There I was, minding my own business, working as an ordinary prophet and preacher in Gath Hephron when along came God and told me to go to Nineveh because he was concerned about the trouble they were in and the sin that they were commiting.
He was concerned about them?!? Assyrians? Pagans? What about us Israelites? I, of course, had no intention of going anywhere near Nineveh - a place that was full of pagans and sinners, and, what was worse, Assyrian pagans and sinners. If I thought that I was going to get a chance to see them destroyed and punished then I would have gone; I would have enjoyed seeing pagan sinners sent to destruction, particularly if they were of the Assyrian variety.
But I knew exactly what would happen. They would repent and God would forgive them, just like he always does.
He’s always done it to us Hebrews, whenever we have turned away from him he has always wanted us back and joyfully received us when we returned. But at least we are his chosen people, the nation above all other nations.
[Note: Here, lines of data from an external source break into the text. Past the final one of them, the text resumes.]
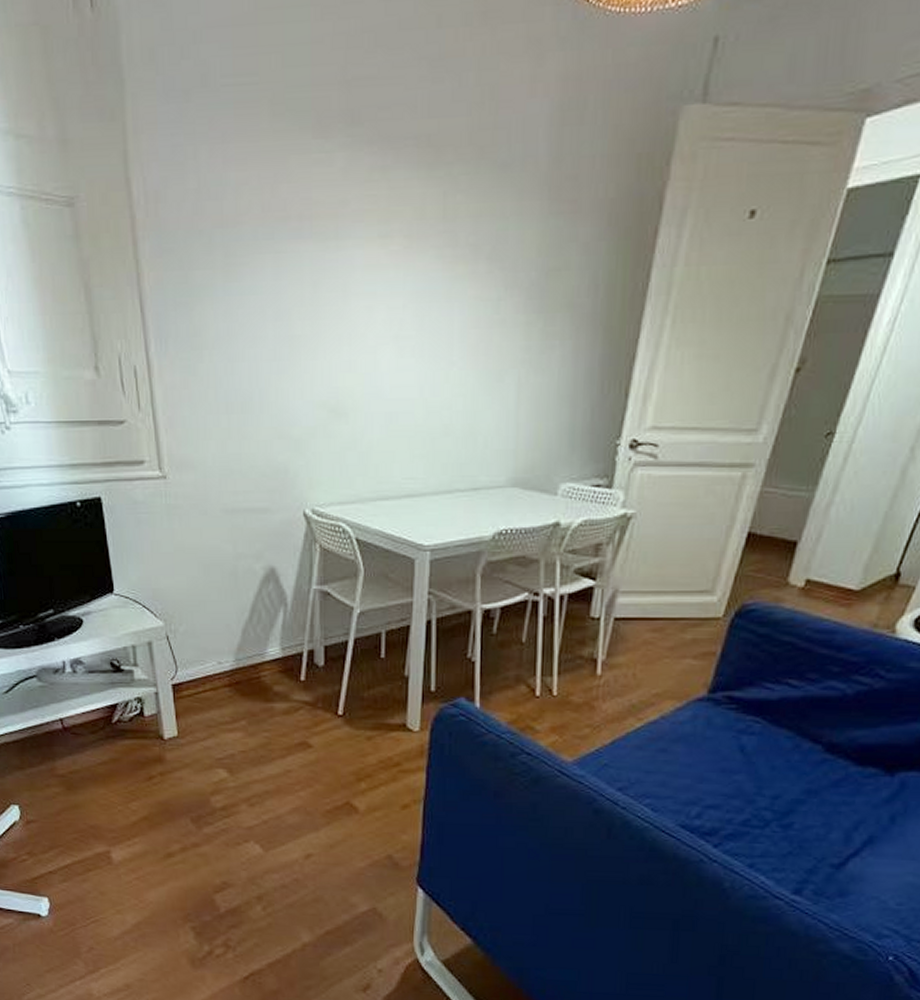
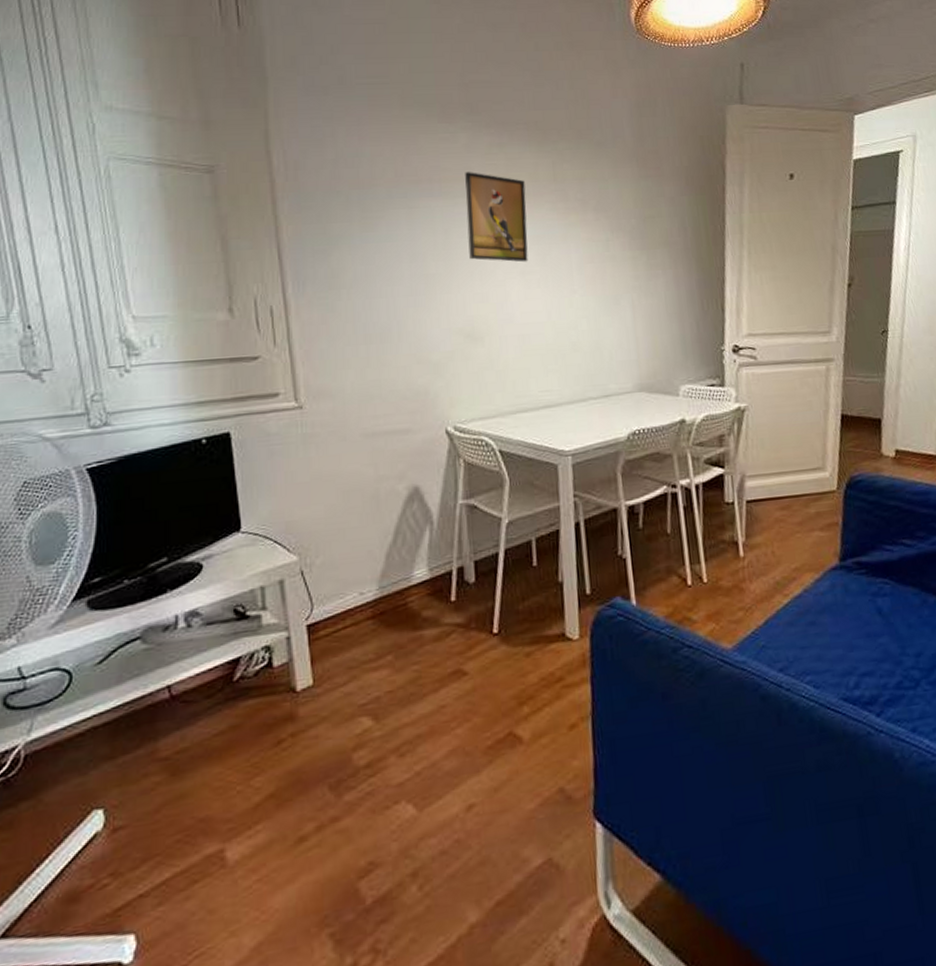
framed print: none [338,206,408,325] -> present [465,172,528,262]

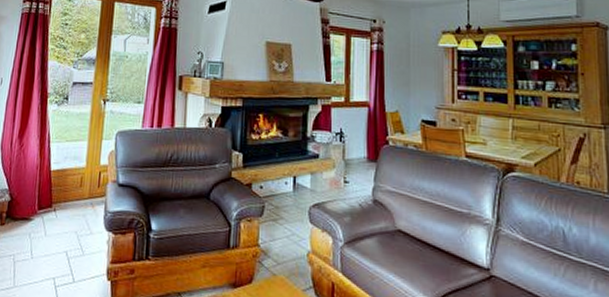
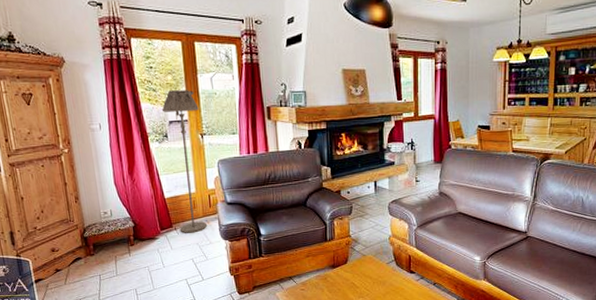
floor lamp: none [59,49,107,218] -> present [162,90,207,233]

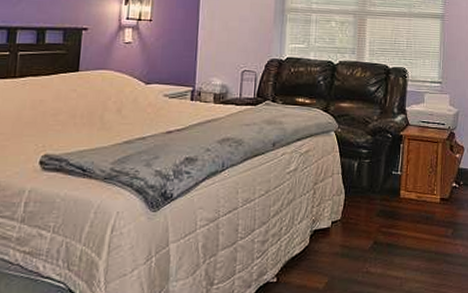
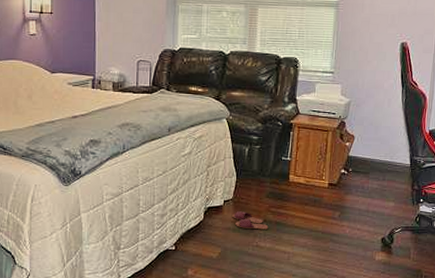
slippers: none [341,233,379,253] -> present [232,211,269,230]

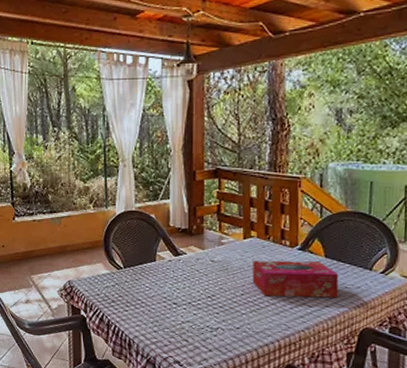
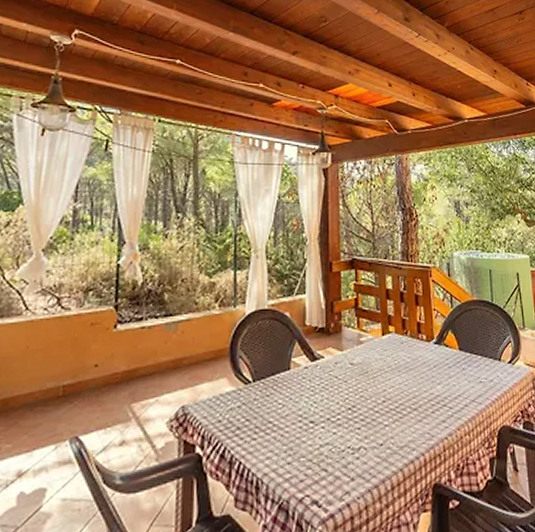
tissue box: present [252,260,339,298] -> none [393,356,474,401]

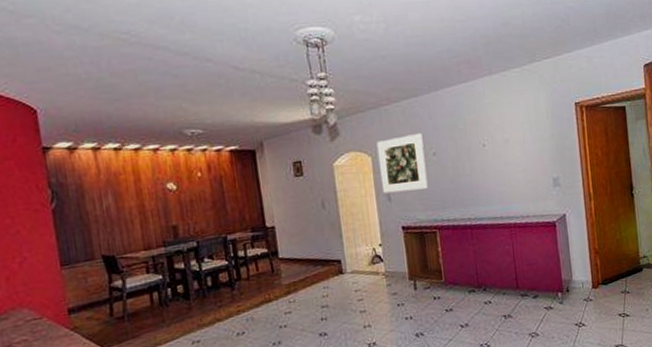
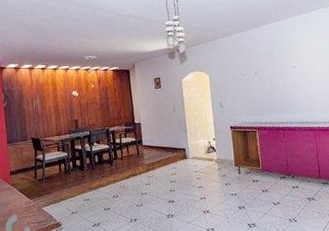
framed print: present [376,132,428,194] -> none [213,58,251,102]

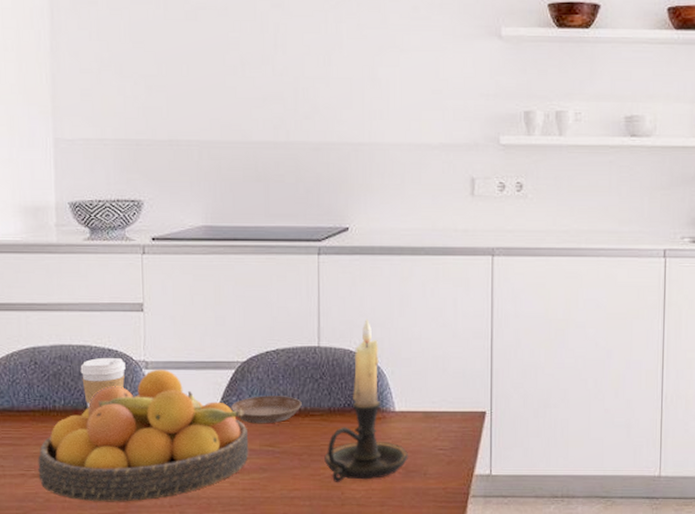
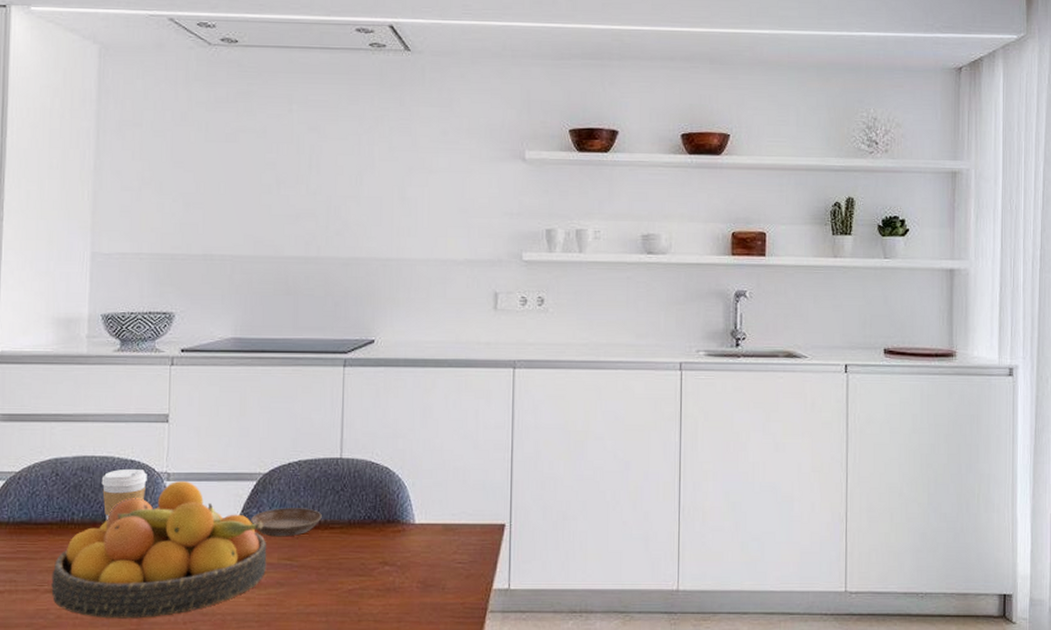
candle holder: present [324,318,408,482] -> none [342,430,427,597]

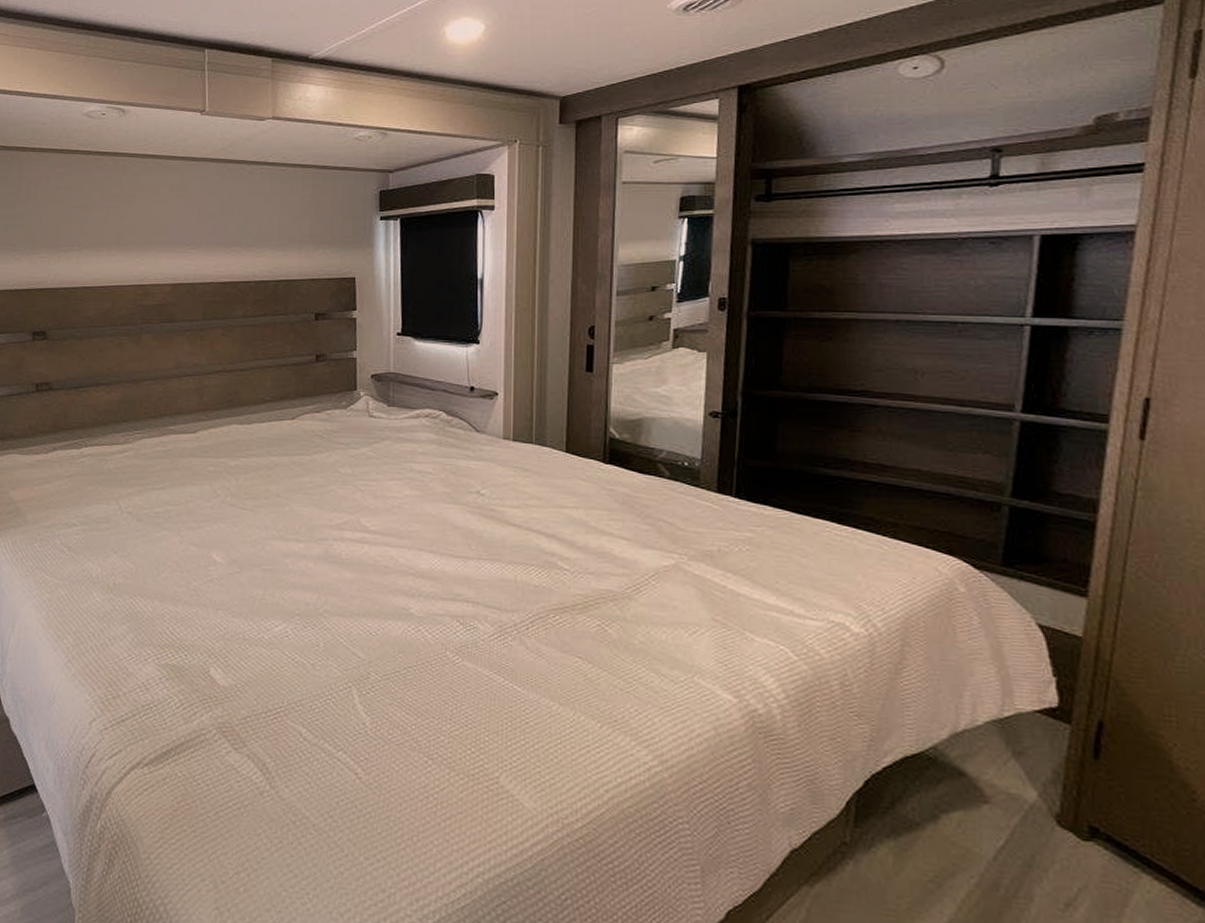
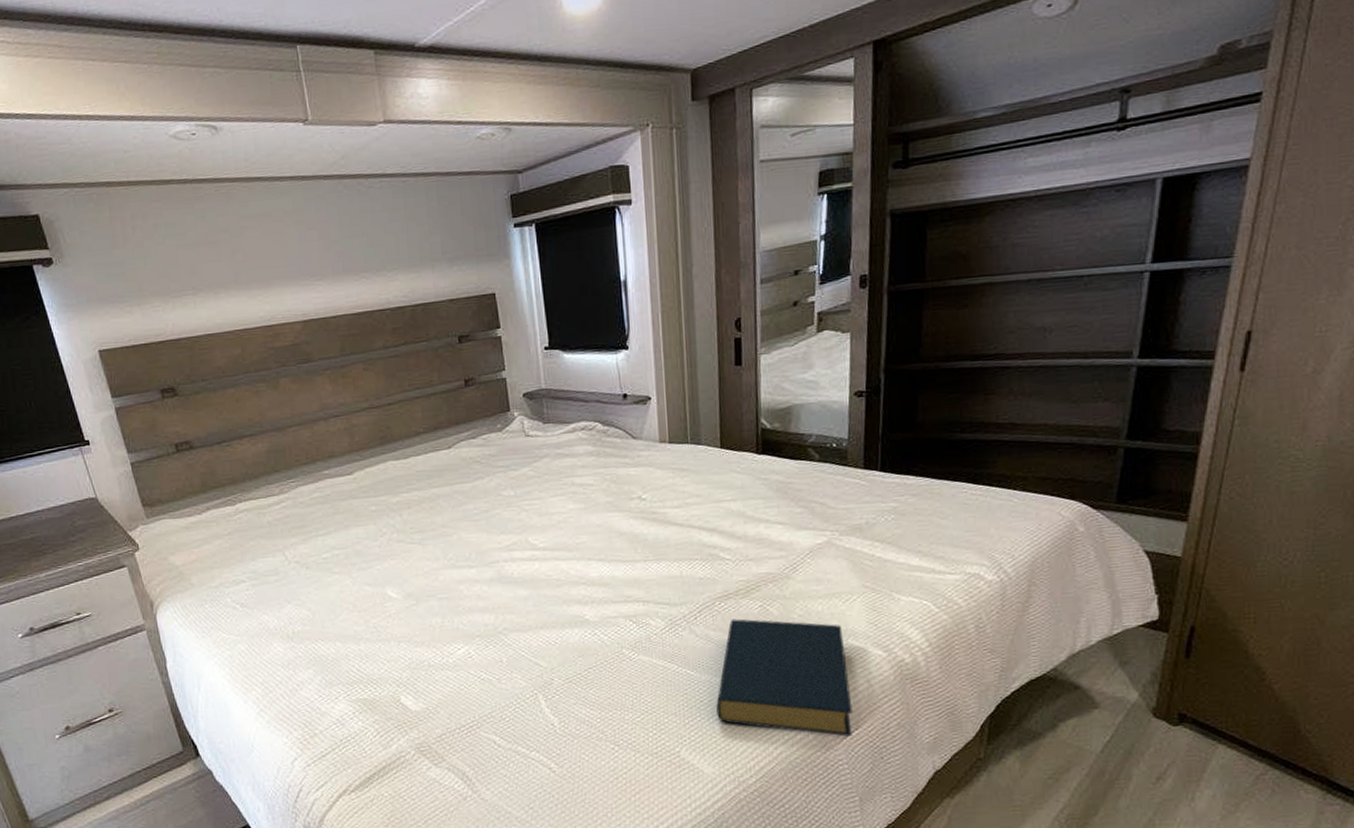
hardback book: none [543,635,696,791] -> present [716,619,852,737]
I knew that I would not be able to stand seeing that happen with our Assyrian enemies, so I decided to run away from him, to go to a place where he was not worshipped, and hide. Somewhere where there would be no other prophets to bother me. Where the Lord would not speak to me. He would have to send somebody else.
So I went to the foreign port of Joppa, already starting to feel safe, found a ship that was willing to accept a bit of money in return for a passenger, and boarded.
I told the sailors that I was running away from the Lord, and they thought that it was a great laugh. Unfortunately my conscience was already beginning to trouble me, so, instead of mixing with the others, I went down into the hold of the ship, settled myself down, and went to sleep.
I didn’t sleep for very long. I was rudely awoken by the ship tossing and turning and pitching and rolling. I could hear the crashes as the waves hit the sides of the ship.I realised immediately what the storm was all about; The Lord had sent it because I was disobeying him.I told the captain and crew and informed them that the storm would stop if they threw me over the side. They didn’t want to co this, but, after struggling for some time to get back to Joppa and not succeding, they agreed and over the side I went. Down, down, down into the sea, my lungs bursting, this was the end, I was going to die. But no. I suddenly felt myself being sucked into something and then I was breathing again. My life was saved. Giving thanks to God, I settled down to see what would happen to me. After three days, the length of time that I would have stayed in Nineveh had I gone, I was spat out onto the beach. Realising that I had been swallowed by a fish gave me the creeps, but at least I was still alive, the Lord had saved my life and forgiven my rebellion and sin against him, just as he always does.